Could you continue the abstract below on the Genetics Adjudication Resource Project, picking up right after its final sentence?

* TEXT BLOCK:
┌────────
|Genome Ethical, Legal, and Social Issues
DOE Human Genome Program Contractor-Grantee Workshop
|169. Genetics Adjudication Resource
Franklin M. Zweig
During the first 19 months of project operation beginning in March, 1997, the Genetics Adjudication Resource Project (GARP) has operated from the center of the judicial system. It has provided basic science and ELSI orientation to 884 judges in attendance at nine genetics in the courtroom conferences. Approximately 60 federal and state judicial faculty members experienced several conferences and now comprise a sophisticated teacher core within the Judicial Branch. Another 25 judges attended the first and last conference in the series, experiencing both the basic orientation and an advanced course that extended the basics to biomarker testing in the toxic tort context. The GARP has designed and implemented a unique and effective judicial educational technology. The GARP has created a collaborative relationship with the Lawrence Livermore and Lawrence Berkeley National Laboratories and has mobilized the participation of 250 neutral, independent scientists, many of whom, by virtue of their participation, have increased their legal system knowledge, thereby building bridges across the deep institutional chasm separating science and the courts. The GARP has collected the most thorough genetics-related legal literature to date, covering case law and exact statutes in 20 legal categories. This collection was published in August, 1998 as an Adjudication Source Book in conjunction with a 22 judge, 16 scientist Working Conversation on Genes as Property in the American Law Tradition. GARP has published a primer for courts as a dedicated theme issue ("Genetics in the Courtroom") in the American Bar Association's main line, judicial division magazine, The Judge's Journal (Vol. 36., No. 3, 1997.) One article (Walsh, Admissibility) was selected as the best of the ABA for 1997. The GARP has produced a durable hypothetical case library and workbooks as initial archives for judges' use in early case assignment. These accomplishments provide a platform for ELSI/genetics-related Judicial System leadership as the Human Genome Project's research moves toward establishing a reference map and sequence.
└────────
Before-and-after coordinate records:
┌────────
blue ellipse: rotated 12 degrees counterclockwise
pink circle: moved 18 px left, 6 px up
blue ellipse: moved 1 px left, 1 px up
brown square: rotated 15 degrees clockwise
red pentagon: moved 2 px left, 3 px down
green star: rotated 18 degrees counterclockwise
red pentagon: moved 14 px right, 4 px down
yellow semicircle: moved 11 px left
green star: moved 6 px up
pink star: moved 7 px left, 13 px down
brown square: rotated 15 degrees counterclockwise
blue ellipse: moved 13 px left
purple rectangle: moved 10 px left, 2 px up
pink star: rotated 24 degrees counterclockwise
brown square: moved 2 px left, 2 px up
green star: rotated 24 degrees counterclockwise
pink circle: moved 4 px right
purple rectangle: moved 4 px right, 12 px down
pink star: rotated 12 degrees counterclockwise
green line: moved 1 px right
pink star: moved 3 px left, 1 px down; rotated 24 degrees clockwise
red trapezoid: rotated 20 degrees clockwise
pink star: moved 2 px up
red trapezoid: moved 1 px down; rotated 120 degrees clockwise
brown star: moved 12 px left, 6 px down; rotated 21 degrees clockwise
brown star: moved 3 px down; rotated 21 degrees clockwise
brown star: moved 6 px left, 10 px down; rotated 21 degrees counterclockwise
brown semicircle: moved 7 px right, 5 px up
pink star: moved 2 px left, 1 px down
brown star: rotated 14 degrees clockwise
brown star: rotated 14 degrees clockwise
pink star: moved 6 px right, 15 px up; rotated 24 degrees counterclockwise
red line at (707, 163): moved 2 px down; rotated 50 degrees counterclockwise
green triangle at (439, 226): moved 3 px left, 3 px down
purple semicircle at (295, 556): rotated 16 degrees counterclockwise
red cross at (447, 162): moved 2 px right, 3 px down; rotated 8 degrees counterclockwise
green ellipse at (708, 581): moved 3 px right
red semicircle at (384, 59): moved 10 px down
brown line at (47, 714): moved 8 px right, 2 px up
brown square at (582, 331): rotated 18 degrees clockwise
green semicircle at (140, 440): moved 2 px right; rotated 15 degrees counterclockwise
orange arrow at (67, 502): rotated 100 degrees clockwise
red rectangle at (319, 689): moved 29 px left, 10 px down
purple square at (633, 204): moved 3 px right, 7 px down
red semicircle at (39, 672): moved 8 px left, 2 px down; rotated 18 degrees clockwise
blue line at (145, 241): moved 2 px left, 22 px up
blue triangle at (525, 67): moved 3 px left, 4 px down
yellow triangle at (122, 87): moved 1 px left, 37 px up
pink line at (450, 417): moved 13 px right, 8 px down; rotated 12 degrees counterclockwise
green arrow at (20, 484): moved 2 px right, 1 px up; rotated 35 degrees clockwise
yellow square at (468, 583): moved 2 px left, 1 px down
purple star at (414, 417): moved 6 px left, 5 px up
└────────
* REPLY:
GARP objectives for the next three years include: (1) Conduct of a 1999 national neurogenetics in the courtroom conference; and California, Southeast, and Arizona/Southwest regional conferences on genetics in the courtroom for 500 additional federal and state, trial and appellate judges; (2) Conduct, in conjunction with Lawrence Livermore National Laboratory, of hands-on training for an expanded judicial faculty, dedicated leadership conference for the Chief Justices of our state courts, and a joint egislative/judicial conference; (3) Development of a model and procedural guidelines for the real time teleconferenced and videotaped testimony of court appointed expert witnesses in genetics-related cases; (4) an Alternative Dispute Resolution Techniques Guide Book with respect to ELSI/Genetics issues, a means for courts to manage genetics-related conflicts without subjecting the parties to the stress of formal trials; (5) Creation of a plan for international Judicial dialogues on gene testing and therapy issues; (6) Completion of a video ELSI-genetics curriculum for courts, to accompany the volume entitled "Genetics in the Courtroom: Judge's Handbook" to be printed for distribution in January, 1999; (7) Completion of a background paper for courts on the state of genetic property doctrines and issues; (8) Completion of a law school moot court initiative to orient future judges and law faculty to the management of ELSI-genetics related cases; (9) conduct of a working conversation on the legal status of genetic counselors; (10) institution of an ELSI/Genetics teaching courtroom in the District of Columbia as part of the EINSHAC's newly-established Law and Science Academy in the Courts of the District of Columbia; (11) development of a case tracking and GARP impact evaluation system.
These resources will promote judicial leadership
on behalf of our society. Given the patchwork, inconsistent nature of state
legislation concerning genetic property, privacy, and discrimination, the
courts will be the bulwark of our ability to integrate new science with
our framework of emerging as well as established rights. Given the paralysis
of Congressional action, the Judicial Branch will be pushed front and center
to interpret and adapt the existing law to rapidly spiraling new technological
domains. It is timely and feasible to provide a durable and full toolbox
for a judiciary that will be tested as never before at the margins of changing
ethical precepts, social aspirations and high velocity science.